TO DO ▸
a - Print the passage on cruise missiles in Britain word for word. Begin at the words "This concern could" and stop after "for the missiles.".
b - Using the passage on cruise missiles in Britain, say yes or no for each statement below and quote the deciding words from the passage. (i) Thatcher was willing to pay for the missiles so that Britain could have a dual key. (ii) Helmut Kohl insisted that West Germany should not have a dual key on the Pershing II missiles. (iii) Washington offered Britain a dual-key arrangement on the condition that Britain paid for the missiles.
c - Write the next part of the passage on cruise missiles and the dual key, carrying on from its last sentence.

*** EXCERPTED TEXT ***

While the British government welcomed cruise as a sign that, if the Warsaw Pact attacked Western Europe, the continent would not be left to its fate by a United States seeking to save itself,
opponents turned the argument on its head. They maintained that the deployment of cruise meant that for the United States a nuclear war would not mean mutually assured destruction, because a
Republican administration in Washington might be prepared to respond to Soviet aggression by turning Europe into a nuclear wasteland in an intermediate-range missile exchange, while the air that
Americans breathed remained uncontaminated. Reagan could prove careless with European lives if he did not have to worry about those of his own citizens. Might he even use Greenham Common to launch
a pre-emptive first strike on the Soviet Union?

This concern could easily have been addressed by the British government insisting upon a ‘dual key’, which would prevent the United States from launching the cruise missiles without
British authority. Washington had offered Britain a dual-key arrangement if it agreed to pay for the missiles.
10
But if they remained under American
ownership, then the owner alone would have the sole right to fire them. To Thatcher, this seemed perfectly reasonable. Always one for a saving, she did not want the additional cost of buying the
missiles – she trusted US intentions and, additionally, did not want to create an awkward situation for West Germany’s incoming Chancellor, Helmut Kohl, who was insistent that West
Germany should not have a dual key on the Pershing II missiles, precisely because his country had renounced its own nuclear ambitions (while being happy to host America’s nuclear
arsenal).

*** End of EXCERPTED TEXT ***
*** DATASET RECORDS ***

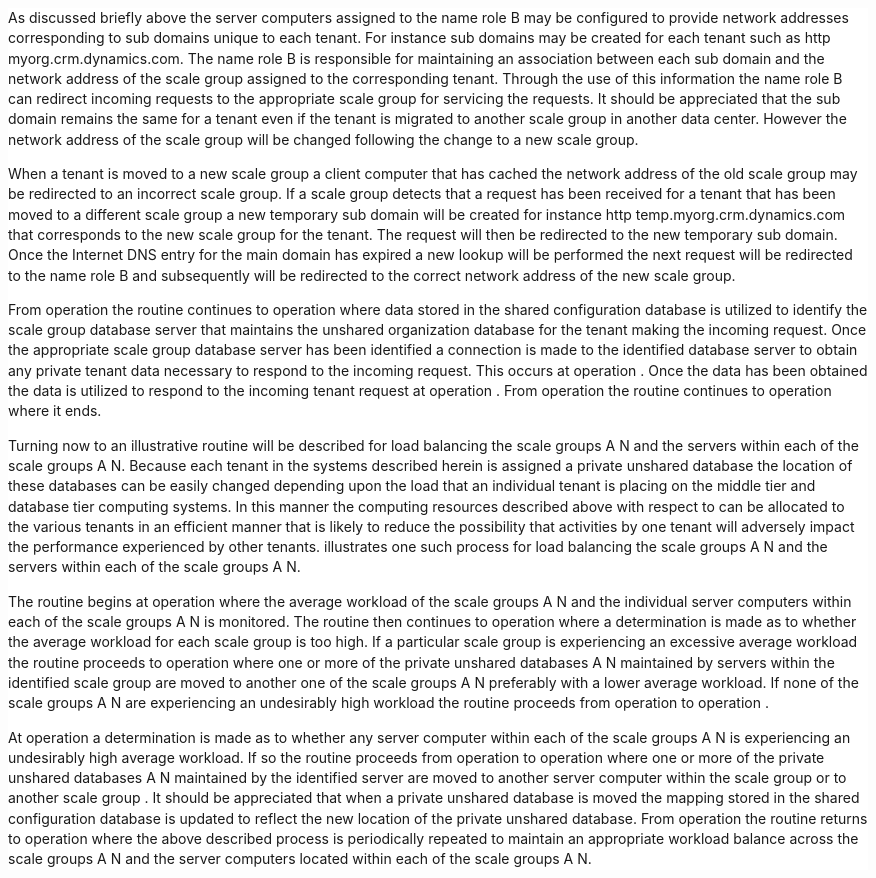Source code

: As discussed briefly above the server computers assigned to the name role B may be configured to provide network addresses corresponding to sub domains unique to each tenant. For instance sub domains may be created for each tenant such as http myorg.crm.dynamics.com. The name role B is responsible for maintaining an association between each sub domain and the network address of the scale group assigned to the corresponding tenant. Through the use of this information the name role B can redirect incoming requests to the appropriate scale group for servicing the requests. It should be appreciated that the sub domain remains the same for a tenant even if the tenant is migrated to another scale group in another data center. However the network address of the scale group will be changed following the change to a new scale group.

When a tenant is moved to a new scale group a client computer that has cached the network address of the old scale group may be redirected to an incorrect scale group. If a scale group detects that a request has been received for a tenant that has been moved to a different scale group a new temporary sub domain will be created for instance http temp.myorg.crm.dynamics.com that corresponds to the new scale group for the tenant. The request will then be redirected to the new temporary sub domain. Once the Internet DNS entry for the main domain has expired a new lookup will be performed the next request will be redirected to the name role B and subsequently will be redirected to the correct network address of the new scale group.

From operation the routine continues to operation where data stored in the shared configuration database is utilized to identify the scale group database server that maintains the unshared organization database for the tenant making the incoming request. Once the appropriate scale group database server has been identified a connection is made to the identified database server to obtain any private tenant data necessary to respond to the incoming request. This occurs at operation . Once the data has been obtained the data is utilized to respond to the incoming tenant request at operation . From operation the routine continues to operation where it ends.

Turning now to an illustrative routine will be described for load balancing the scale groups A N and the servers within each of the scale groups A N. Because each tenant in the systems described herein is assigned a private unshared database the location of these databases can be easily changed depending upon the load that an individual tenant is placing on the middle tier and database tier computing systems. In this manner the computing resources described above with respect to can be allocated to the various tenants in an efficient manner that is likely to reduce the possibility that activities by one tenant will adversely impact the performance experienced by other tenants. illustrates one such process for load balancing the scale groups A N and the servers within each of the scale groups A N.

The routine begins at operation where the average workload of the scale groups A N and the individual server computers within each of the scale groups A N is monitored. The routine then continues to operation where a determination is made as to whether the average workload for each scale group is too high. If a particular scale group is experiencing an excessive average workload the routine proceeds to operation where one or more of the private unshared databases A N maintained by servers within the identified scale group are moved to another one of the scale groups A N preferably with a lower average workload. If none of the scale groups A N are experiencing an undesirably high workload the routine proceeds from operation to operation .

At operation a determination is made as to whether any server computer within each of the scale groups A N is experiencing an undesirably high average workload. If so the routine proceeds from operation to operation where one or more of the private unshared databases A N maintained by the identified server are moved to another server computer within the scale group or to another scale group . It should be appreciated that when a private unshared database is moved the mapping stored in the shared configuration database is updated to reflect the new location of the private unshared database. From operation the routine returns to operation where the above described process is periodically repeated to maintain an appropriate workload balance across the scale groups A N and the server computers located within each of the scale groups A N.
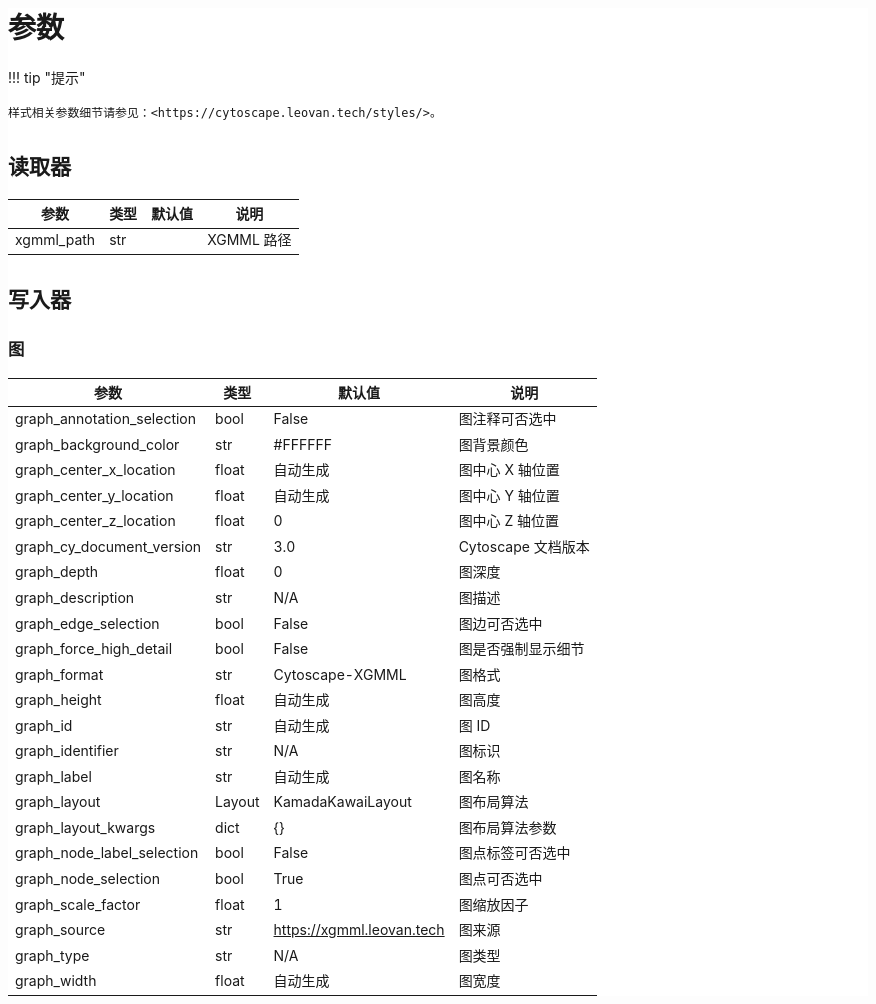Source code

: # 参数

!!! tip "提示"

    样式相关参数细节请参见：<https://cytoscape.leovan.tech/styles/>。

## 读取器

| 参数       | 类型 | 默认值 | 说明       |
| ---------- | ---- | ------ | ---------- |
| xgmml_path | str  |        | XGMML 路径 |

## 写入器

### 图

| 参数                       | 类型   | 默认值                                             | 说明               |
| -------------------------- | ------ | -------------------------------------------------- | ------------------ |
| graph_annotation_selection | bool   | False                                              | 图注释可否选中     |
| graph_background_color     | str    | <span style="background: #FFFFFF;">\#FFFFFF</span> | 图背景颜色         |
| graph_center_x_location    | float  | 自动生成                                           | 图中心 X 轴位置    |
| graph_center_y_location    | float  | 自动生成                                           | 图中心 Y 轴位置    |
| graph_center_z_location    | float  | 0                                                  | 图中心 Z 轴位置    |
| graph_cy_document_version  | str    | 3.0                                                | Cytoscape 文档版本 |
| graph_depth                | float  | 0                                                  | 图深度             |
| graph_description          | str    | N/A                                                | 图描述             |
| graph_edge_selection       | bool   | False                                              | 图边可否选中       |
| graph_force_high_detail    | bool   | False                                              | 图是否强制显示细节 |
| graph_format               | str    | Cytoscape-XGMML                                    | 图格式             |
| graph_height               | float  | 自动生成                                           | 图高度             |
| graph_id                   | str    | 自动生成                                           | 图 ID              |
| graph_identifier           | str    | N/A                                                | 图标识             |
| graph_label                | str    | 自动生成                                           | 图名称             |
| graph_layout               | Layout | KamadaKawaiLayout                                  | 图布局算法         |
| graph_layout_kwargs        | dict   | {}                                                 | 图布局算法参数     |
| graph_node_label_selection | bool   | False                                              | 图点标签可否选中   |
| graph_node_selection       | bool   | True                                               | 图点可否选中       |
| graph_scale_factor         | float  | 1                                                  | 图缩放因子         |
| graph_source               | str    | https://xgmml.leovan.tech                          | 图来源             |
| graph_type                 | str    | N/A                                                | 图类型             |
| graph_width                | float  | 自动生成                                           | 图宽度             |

*** End of DATASET RECORDS ***

LIST OF ANSWERS ▸
a -
This concern could easily have been addressed by the British government insisting upon a ‘dual key’, which would prevent the United States from launching the cruise missiles without
British authority. Washington had offered Britain a dual-key arrangement if it agreed to pay for the missiles.

b -
(i) No: "she did not want the additional cost of buying the missiles"
(ii) Yes: "who was insistent that West Germany should not have a dual key on the Pershing II missiles"
(iii) Yes: "Washington had offered Britain a dual-key arrangement if it agreed to pay for the missiles."

c -
11
Her desire to help Kohl and, more especially, her unclouded faith in Reagan put her at odds with her own electorate. She was embarrassed
when Reagan repaid her faith in October 1983 by launching an invasion of the troubled Commonwealth Caribbean island of Grenada without properly forewarning her, in an operation the United Nations
General Assembly condemned as a ‘fragrant violation of international law and of the independence, sovereignty and territorial integrity of that state’.
12
Privately, Thatcher was furious with Reagan.
13
Nevertheless, she still insisted that Britain did not need a finger on the
cruise trigger. Unimpressed, an opinion poll in November 1983 suggested 94 per cent of Britons wanted a dual key.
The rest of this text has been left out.